NDP leader, advocates renew push for air conditioning in long-term care homes

NDP Leader Claudia Chender's part has long called for the creation of a mental health crisis response team.

Some politicians and advocates are pushing to make air conditioning more accessible in government-owned seniors' homes, after the province saw days of scorching temperatures this week.

Nova Scotia NDP leader Claudia Chender said she would like to see the provincial government pay greater attention to the needs of residents in these facilities during extreme heat events.

She also said her party had raised the issue of access to air conditioning in long-term care homes in the legislature in 2022.

"It is unacceptable for seniors to live in hot buildings without relief during extreme heat events. We are concerned about older Nova Scotians who are at especially high risk of illness and death during hot weather," said Chender in a news release on Thursday.

"Keeping people healthy means keeping them in a climate controlled environment and making sure that they can stay cool in extreme temperatures. It's June and we're already experiencing temperatures in excess of 30 degrees, so this is not an issue that's going to go away."

Dangers of extreme heat

The Nova Scotia Provincial Housing Agency did not respond to a request for comment for this story.

A weeklong heat dome in British Columbia in 2021 led to 619 heat-related deaths, according to a government report on the event, and 90 per cent of the victims were over the age of 60.

"The majority of those who died lacked access to cooling or ventilation, and were often living in areas of higher material and social deprivation," the report found.

Cheryl Poole, who lives at Eastwood Manor in Dartmouth, said management is trying their best to address the issues in the government-owned seniors' facility, but a lack of funding stands in the way of outfitting the entire building with air conditioning.

Poole currently has two standup fans to cool her apartment, one in the bedroom and one in the living room.

'We take what we can get'

Still, she said the heat has been unbearable.
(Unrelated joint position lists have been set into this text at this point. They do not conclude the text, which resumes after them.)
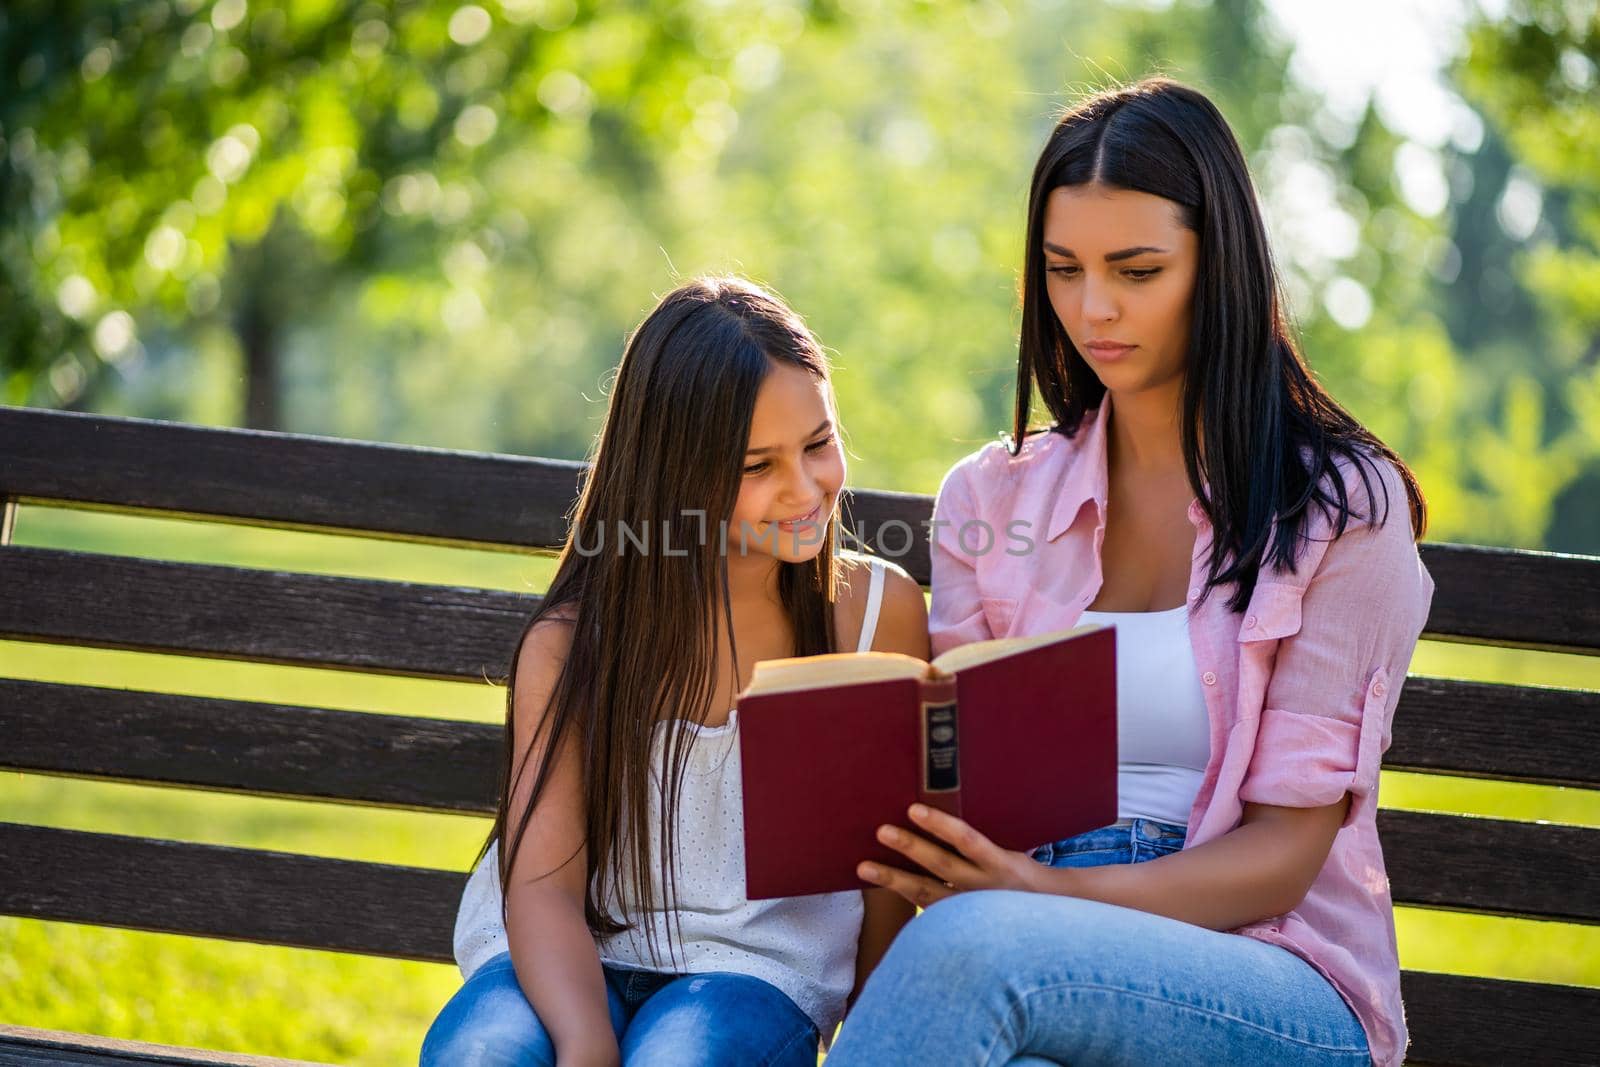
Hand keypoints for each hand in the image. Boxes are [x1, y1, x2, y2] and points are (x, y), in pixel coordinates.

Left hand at [857, 804, 1040, 907]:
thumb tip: (946, 796)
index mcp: (1000, 862)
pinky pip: (926, 910)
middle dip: (911, 847)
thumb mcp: (1011, 849)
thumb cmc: (1019, 870)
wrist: (1043, 911)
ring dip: (893, 879)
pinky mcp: (958, 922)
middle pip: (942, 865)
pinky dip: (902, 896)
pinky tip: (878, 886)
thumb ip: (980, 837)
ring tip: (863, 867)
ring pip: (927, 893)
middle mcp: (983, 886)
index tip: (914, 809)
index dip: (941, 825)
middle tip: (881, 830)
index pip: (968, 840)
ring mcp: (969, 908)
"What can we do? With the housing shortage you can't move," Poole said. "We take what we can get and keep our mouths shut because we're lucky to be here, you know? At least we have a roof over our head."

Paul Jenkinson, with Advocates for the Care of the Elderly (ACE), said Wednesday that many of the long-term care facilities in Nova Scotia are unprepared for heat events and the regularity of the high heat that is coming with the climate crisis.

"We have aging infrastructure. I'd say the majority of the facilities do not have air conditioning, except in the office of the business side of the facility," he said.

"So with seniors, they just physically have difficulties regulating their temperature. It's just a factor of aging. And they often have medications that interact with heat in a negative way and put them at increased risk.

"This is not a blaming concern, it's a concern that the minister needs to actually now focus on air conditioning in long-term care facilities, not as a luxury but actually as a part of the health care for seniors."